Could you restate word for word every line from the one containing "Vérifier les équipements (pompe, fil" to the end of the records, and nothing else?

[Records drawn from a dataset]
--- START ---

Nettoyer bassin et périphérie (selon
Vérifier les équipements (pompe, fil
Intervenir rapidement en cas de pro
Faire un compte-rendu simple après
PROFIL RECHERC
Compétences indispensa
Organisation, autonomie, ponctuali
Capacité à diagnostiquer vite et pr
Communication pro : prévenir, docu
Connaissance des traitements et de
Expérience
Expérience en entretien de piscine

--- END ---

* _ANSWER SECTION_
Vérifier les équipements (pompe, fil
Intervenir rapidement en cas de pro
Faire un compte-rendu simple après
PROFIL RECHERC
Compétences indispensa
Organisation, autonomie, ponctuali
Capacité à diagnostiquer vite et pr
Communication pro : prévenir, docu
Connaissance des traitements et de
Expérience
Expérience en entretien de piscine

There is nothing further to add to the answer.